The second danger of approving the requested export would arise if the reactor did convert to LEU on schedule in 2006, as this would leave a surplus of U.S.-origin HEU in Europe. Surplus U.S.-origin HEU is not subject to U.S. control in Europe. Under the existing U.S.-EURATOM nuclear cooperation agreement, once HEU is exported to Europe, it can be transferred to different locations and end-uses within Europe without the approval or even the knowledge of the United States. This could undermine U.S. nonproliferation policy, for example, if the HEU were sold to an end-user that did not meet the requirements for fresh exports of HEU from the United States, according to the NCI petition.

NCI cited the specific example of Germanys FRM-II reactor, a controversial plant due to start operation later this year in Bavaria. It is the first high-power research reactor in the West built to use HEU since establishment of the international consensus against construction of HEU-fueled reactors in 1978. The Technical University of Munich, operator of the new German reactor, managed to evade U.S. export control laws by acquiring surplus U.S.-origin HEU within Europe after the United States refused on nonproliferation policy grounds to export fresh HEU to the reactor. But the FRM-II operator only managed to acquire a few years worth of HEU, and it is eager to acquire any further supplies of HEU that arise in Europe.
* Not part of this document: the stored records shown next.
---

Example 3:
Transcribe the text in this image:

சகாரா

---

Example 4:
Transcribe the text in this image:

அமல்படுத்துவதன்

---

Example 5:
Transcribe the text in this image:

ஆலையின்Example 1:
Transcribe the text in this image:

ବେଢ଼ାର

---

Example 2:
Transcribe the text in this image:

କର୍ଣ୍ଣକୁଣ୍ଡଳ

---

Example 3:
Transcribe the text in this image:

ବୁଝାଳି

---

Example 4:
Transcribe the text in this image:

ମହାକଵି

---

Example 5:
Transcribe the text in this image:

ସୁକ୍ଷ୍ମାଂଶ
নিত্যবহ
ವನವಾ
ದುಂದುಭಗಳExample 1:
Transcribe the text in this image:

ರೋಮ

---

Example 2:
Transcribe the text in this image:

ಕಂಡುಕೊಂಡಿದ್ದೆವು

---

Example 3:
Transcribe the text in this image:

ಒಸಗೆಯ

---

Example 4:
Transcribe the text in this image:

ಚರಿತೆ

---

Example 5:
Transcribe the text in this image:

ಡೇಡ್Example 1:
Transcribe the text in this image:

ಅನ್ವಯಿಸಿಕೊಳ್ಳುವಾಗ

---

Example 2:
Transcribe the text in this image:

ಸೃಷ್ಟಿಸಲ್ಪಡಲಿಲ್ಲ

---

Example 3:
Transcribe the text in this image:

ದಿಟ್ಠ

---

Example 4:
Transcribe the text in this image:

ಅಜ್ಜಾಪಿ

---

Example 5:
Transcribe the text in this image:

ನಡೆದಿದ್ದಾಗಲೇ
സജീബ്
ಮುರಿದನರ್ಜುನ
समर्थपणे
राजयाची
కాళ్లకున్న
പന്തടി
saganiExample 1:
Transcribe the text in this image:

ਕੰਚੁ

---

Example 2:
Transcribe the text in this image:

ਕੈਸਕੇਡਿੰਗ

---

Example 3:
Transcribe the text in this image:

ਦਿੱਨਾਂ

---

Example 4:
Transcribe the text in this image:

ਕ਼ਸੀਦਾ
NCI Senior Policy Analyst Alan J. Kuperman, who prepared the technical analysis for NCIs petition, noted that the existence of the rogue German reactor made it even more imperative that the NRC not approve any surplus exports for the Belgian reactor or any other facility in Europe.

The Bavarians are undermining nuclear cooperation between Europe and the United States by violating the international non-proliferation consensus for phasing out use of this dangerous bomb-grade fuel, said Kuperman. Its clear they want to soak up any surplus HEU they can find, which makes it all the more urgent for the NRC to keep other European reactors on a short leash with regard to HEU supplies. The rest of Europe is being inconvenienced because of the sins of the Bavarian FRM-II. But if the Belgians have a problem with that, they should complain to the Germans, not the United States.